As children watch less TV, professional services network PwC said it expects the digital advertising market for kids to grow to $1.2bn by 2019 – at which point it will represent 28% of all advertising to children.
That’s according to PwC’s 2017 Kids’ Digital Advertising Report, which was commissioned by kids’ digital media company SuperAwesome.
The report notes this is a nascent but rapidly evolving market that was historically driven almost exclusively by TV spend. In fact, just five years ago, kids were still mostly watching TV. The advent of tablets and free content, however, means this has quickly changed, said SuperAwesome chief executive Dylan Collins.
“Today kids are spending time on apps, games, online video, [streaming video on demand],” Collins said. “Virtually any free content producer (e.g., most game developers) survives by including ads in their games.”
In fact, Collins said SuperAwesome was founded to build technology to deliver kid-safe ads in this context. And, by kid-safe, Collins said he means ads that are delivered by regulatory-compliant technology that ensures no data is collected on the child and the ad has been reviewed for age-appropriate content, based on the standards in each country.
“So this is why the kids’ digital ad market is growing by 25%+ per year and kids’ TV is declining,” Collins added. “Kids are consuming an ever-increasing amount of digital content through all of their devices.”
Growth is also expected in programmatic advertising to kids: PwC estimates 10 to 20% of kids’ digital ad spend will be on compliant programmatic advertising by 2019.
Collins said brands looking to reach children have two choices: They can work with content owners like Disney and Nickelodeon directly or work with a platform that gives them wider reach.

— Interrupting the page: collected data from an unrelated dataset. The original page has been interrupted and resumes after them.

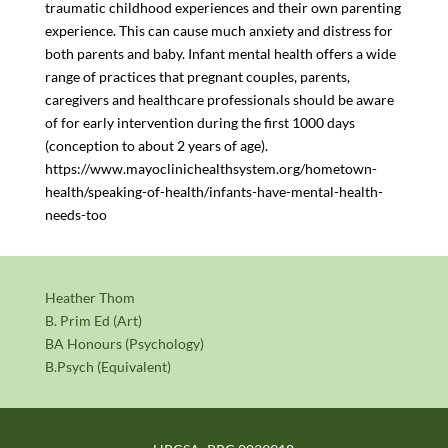
traumatic childhood experiences and their own parenting
experience. This can cause much anxiety and distress for
both parents and baby. Infant mental health offers a wide
range of practices that pregnant couples, parents,
caregivers and healthcare professionals should be aware
of for early intervention during the first 1000 days
(conception to about 2 years of age).
https://www.mayoclinichealthsystem.org/hometown-
health/speaking-of-health/infants-have-mental-health-
needs-too
Heather Thom
B. Prim Ed (Art)
BA Honours (Psychology)
B.Psych (Equivalent)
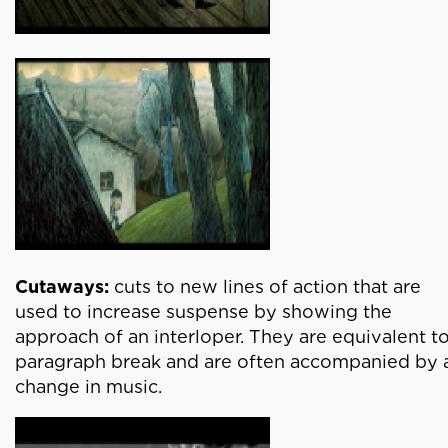
Cutaways:
cuts to new lines of action that are
used to increase suspense by showing the
approach of an interloper. They are equivalent to
paragraph break and are often accompanied by 
change in music.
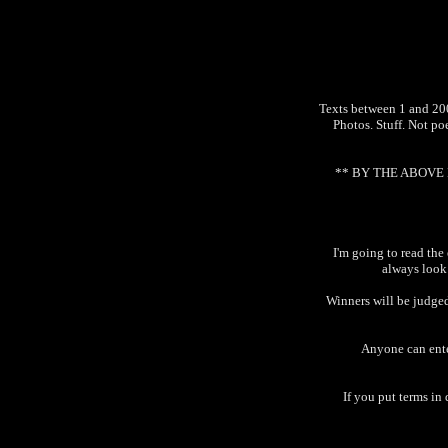
Texts between 1 and 2000
Photos. Stuff. Not poe
** BY THE ABOVE L
I'm going to read the
always look
Winners will be judged
Anyone can enter
If you put terms in 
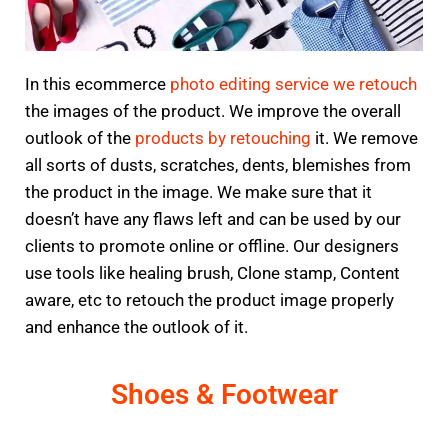
In this ecommerce
photo editing service we retouch
the images of the product. We improve the overall
outlook of the
products by retouching
it. We remove
all sorts of dusts, scratches, dents, blemishes from
the product in the image. We make sure that it
doesn’t have any flaws left and can be used by our
clients to promote online or offline. Our designers
use tools like healing brush, Clone stamp, Content
aware, etc to retouch the product image properly
and enhance the outlook of it.
Shoes & Footwear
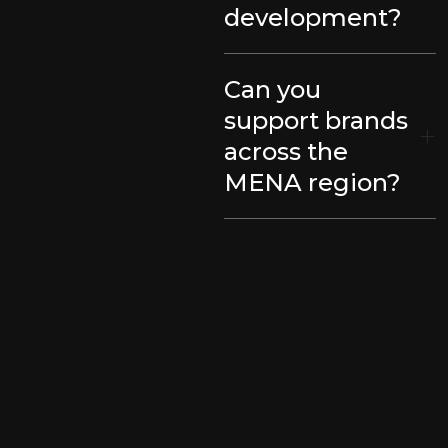
development?
Can you
support brands
across the
MENA region?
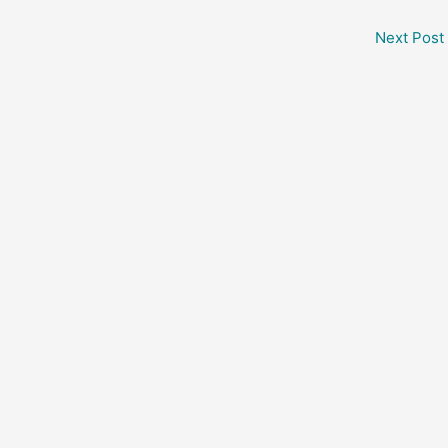
Next Post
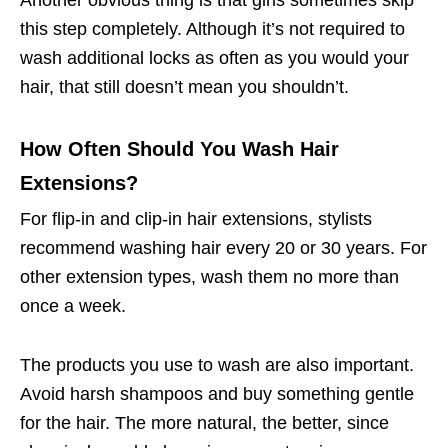
Another obvious thing is that girls sometimes skip
this step completely. Although it’s not required to
wash additional locks as often as you would your
hair, that still doesn’t mean you shouldn’t.
How Often Should You Wash Hair
Extensions?
For flip-in and clip-in hair extensions, stylists
recommend washing hair every 20 or 30 years. For
other extension types, wash them no more than
once a week.
The products you use to wash are also important.
Avoid harsh shampoos and buy something gentle
for the hair. The more natural, the better, since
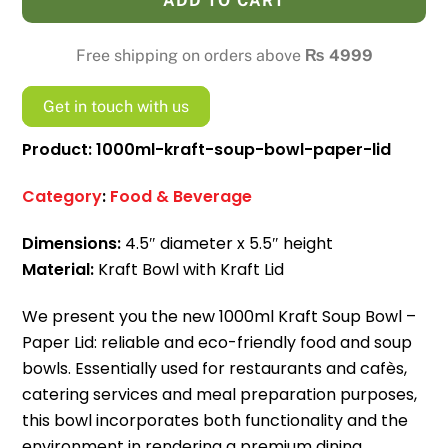
ADD TO CART
Bowl
-
Free shipping on orders above
₨
4999
Paper
Lid
Get in touch with us
quantity
Product: 1000ml-kraft-soup-bowl-paper-lid
Category
:
Food & Beverage
Dimensions:
4.5″ diameter x 5.5″ height
Material:
Kraft Bowl with Kraft Lid
We present you the new 1000ml Kraft Soup Bowl –
Paper Lid: reliable and eco-friendly food and soup
bowls.
Essentially used for restaurants and cafès,
catering services and meal preparation purposes,
this bowl incorporates both functionality and the
environment in rendering a premium dining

In fact, this burgeoning kidtech space includes specialist platforms and technology that combine privacy with large-scale reach. This, in turn, helps marketers grapple with increasing data privacy requirements for kids’ activities online like COPPA in the US and GDPR in Europe. And, for its part, PwC said it expects some advertisers and brands to move away from publisher-centric relationships and adopt these purpose-built media platforms for scale and efficiency.
Collins noted part of the challenge is that up until now, Silicon Valley hadn’t really considered kids as part of the Internet.
“Every time you sign up to a service, you're generally ticking a box to say you're over 13,” he said. “Now, as they realize that kids have become the fastest-growing audience, they're rapidly trying to figure out how to create compliant (i.e., zero-data) digital experiences. In general, this involves creating new technology. It's this which has led to the creation of the nascent kidtech market sector…which is now growing incredibly quickly.”
In a press release, PwC media strategy partner Mark Maitland added, “The kids’ media market is going through the same transition which the mainstream space has been experiencing in recent years.”